Pattern Library: Concrete Solutions

Pattern A: Fast Initial Feed Load

Problem: Users see blank screen for 5+ seconds while feed loads.

Solution: Progressive loading with skeleton screens.

Implementation:

function Feed() {
  const [posts, setPosts] = useState<Event[]>([])
  const [loading, setLoading] = useState(true)

  useEffect(() => {
    loadFeedProgressive()
  }, [])

  async function loadFeedProgressive() {
    // 1. Show skeleton immediately
    setLoading(true)

    // 2. Load from cache first (instant)
    const cachedPosts = await getCachedPosts()
    if (cachedPosts.length > 0) {
      setPosts(cachedPosts)
      setLoading(false) // Remove skeleton, show cached
    }

    // 3. Query fast relays (1s timeout)
    const fastRelays = getFastRelays() // Based on historical performance
    const fastPosts = await Promise.race([
      queryRelays(fastRelays, { kinds: [1], limit: 50 }),
      delay(1000)
    ])

    if (fastPosts.length > 0) {
      setPosts(mergePosts(cachedPosts, fastPosts))
      setLoading(false)
    }

    // 4. Query remaining relays in background (5s timeout)
    const slowRelays = getSlowRelays()
    const slowPosts = await Promise.race([
      queryRelays(slowRelays, { kinds: [1], limit: 50 }),
      delay(5000)
    ])

    setPosts(mergePosts(posts, slowPosts))
  }

  if (loading && posts.length === 0) {
    return <FeedSkeleton count={10} />
  }

  return (
    <VirtualList
      items={posts}
      renderItem={post => <Post post={post} />}
    />
  )
}

Validation:

  • Time to first content: <1 second
  • Time to full content: <3 seconds
  • User sees progress, not blank screen

Pattern B: Optimized Profile Loading

Problem: Loading same profile data repeatedly across feed.

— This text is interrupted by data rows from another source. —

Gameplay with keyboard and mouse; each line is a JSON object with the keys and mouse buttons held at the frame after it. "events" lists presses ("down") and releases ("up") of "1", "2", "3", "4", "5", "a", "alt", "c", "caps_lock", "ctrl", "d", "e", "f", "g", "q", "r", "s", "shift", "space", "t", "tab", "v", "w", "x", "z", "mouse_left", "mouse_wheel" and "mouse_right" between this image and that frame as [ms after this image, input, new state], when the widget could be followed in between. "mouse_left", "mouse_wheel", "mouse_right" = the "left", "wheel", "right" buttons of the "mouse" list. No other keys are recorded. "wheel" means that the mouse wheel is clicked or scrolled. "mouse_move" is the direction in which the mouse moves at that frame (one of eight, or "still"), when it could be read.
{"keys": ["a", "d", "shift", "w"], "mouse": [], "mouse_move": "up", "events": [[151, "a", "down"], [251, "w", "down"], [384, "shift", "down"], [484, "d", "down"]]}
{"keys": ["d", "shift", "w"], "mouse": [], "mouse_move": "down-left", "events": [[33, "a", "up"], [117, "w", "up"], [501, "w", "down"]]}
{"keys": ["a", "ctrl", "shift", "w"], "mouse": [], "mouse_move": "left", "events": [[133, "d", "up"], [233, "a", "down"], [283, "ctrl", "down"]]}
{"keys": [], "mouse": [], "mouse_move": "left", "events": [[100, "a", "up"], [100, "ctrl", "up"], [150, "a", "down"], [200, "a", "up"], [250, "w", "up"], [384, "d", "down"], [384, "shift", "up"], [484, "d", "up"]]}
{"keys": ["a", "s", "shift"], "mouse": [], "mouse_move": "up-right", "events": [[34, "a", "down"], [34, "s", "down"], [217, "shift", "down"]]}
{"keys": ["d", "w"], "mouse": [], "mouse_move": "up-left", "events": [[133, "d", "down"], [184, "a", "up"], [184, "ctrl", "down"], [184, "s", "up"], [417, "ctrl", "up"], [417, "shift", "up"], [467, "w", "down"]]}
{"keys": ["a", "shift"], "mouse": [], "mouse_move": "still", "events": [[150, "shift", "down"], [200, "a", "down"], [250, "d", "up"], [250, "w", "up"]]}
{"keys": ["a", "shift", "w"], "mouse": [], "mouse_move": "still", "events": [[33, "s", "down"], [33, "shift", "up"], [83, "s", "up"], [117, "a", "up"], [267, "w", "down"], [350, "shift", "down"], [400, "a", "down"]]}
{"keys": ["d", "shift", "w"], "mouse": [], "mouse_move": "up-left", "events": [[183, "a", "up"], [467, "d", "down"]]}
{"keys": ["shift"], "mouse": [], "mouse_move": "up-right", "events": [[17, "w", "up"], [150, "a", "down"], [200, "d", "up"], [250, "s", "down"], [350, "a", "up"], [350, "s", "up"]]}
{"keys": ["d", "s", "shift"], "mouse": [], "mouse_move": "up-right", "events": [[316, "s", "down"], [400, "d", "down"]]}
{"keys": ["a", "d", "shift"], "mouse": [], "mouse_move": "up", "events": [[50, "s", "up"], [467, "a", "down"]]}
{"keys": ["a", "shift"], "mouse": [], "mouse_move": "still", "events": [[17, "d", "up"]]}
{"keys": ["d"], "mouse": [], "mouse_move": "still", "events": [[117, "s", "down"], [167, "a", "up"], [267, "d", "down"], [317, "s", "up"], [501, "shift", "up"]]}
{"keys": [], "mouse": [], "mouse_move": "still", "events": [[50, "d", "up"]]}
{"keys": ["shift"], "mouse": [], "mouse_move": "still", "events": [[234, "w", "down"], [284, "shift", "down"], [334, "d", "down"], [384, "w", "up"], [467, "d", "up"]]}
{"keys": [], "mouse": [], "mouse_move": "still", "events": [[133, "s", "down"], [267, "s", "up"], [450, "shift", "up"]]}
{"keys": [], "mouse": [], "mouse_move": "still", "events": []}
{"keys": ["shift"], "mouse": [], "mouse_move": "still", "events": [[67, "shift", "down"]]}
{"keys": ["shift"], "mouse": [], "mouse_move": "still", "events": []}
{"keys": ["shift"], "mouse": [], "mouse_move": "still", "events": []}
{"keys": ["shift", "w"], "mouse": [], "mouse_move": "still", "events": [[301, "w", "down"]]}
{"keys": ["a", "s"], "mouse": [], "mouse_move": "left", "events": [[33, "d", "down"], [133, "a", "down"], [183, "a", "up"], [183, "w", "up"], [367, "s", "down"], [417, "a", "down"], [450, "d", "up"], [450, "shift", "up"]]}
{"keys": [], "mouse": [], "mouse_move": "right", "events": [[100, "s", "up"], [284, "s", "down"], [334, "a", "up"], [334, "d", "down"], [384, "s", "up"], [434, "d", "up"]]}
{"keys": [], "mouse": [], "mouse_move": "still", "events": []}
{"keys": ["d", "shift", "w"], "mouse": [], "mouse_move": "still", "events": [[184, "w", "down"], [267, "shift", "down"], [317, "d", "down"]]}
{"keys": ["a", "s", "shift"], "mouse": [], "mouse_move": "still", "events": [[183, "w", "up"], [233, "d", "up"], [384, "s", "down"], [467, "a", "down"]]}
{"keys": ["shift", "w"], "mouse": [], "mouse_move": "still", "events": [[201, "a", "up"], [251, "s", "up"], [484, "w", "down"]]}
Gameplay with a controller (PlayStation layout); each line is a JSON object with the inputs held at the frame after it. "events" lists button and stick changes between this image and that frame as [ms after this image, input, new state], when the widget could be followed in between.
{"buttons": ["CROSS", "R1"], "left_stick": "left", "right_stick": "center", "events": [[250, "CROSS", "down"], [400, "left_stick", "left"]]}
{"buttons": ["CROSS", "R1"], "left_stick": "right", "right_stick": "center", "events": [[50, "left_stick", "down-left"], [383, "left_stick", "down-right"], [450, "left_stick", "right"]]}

Solution: Aggressive caching with background refresh.

Implementation:

class ProfileCache {
  private cache = new Map<string, CachedProfile>()
  private pending = new Map<string, Promise<Profile>>()

  async get(pubkey: string): Promise<Profile> {
    // 1. Return cached if fresh
    const cached = this.cache.get(pubkey)
    if (cached && Date.now() - cached.timestamp < 3600000) {
      return cached.profile
    }

    // 2. Deduplicate concurrent requests
    const existing = this.pending.get(pubkey)
    if (existing) return existing

    // 3. Fetch from relays
    const promise = this.fetchProfile(pubkey)
    this.pending.set(pubkey, promise)

    const profile = await promise
    this.cache.set(pubkey, { profile, timestamp: Date.now() })
    this.pending.delete(pubkey)

    return profile
  }

  private async fetchProfile(pubkey: string): Promise<Profile> {
    const filter = { kinds: [0], authors: [pubkey], limit: 1 }
    const events = await queryRelays(getFastRelays(), filter)
    return events[0] ? JSON.parse(events[0].content) : null
  }
}

const profileCache = new ProfileCache()

// Usage in component
function Post({ post }) {
  const [author, setAuthor] = useState<Profile | null>(null)

  useEffect(() => {
    profileCache.get(post.pubkey).then(setAuthor)
  }, [post.pubkey])

  return (
    <div>
      <Avatar src={author?.picture} name={author?.name} />
      <Content>{post.content}</Content>
    </div>
  )
}

Pattern C: Smooth Infinite Scroll

Problem: Feed stutters when loading more posts.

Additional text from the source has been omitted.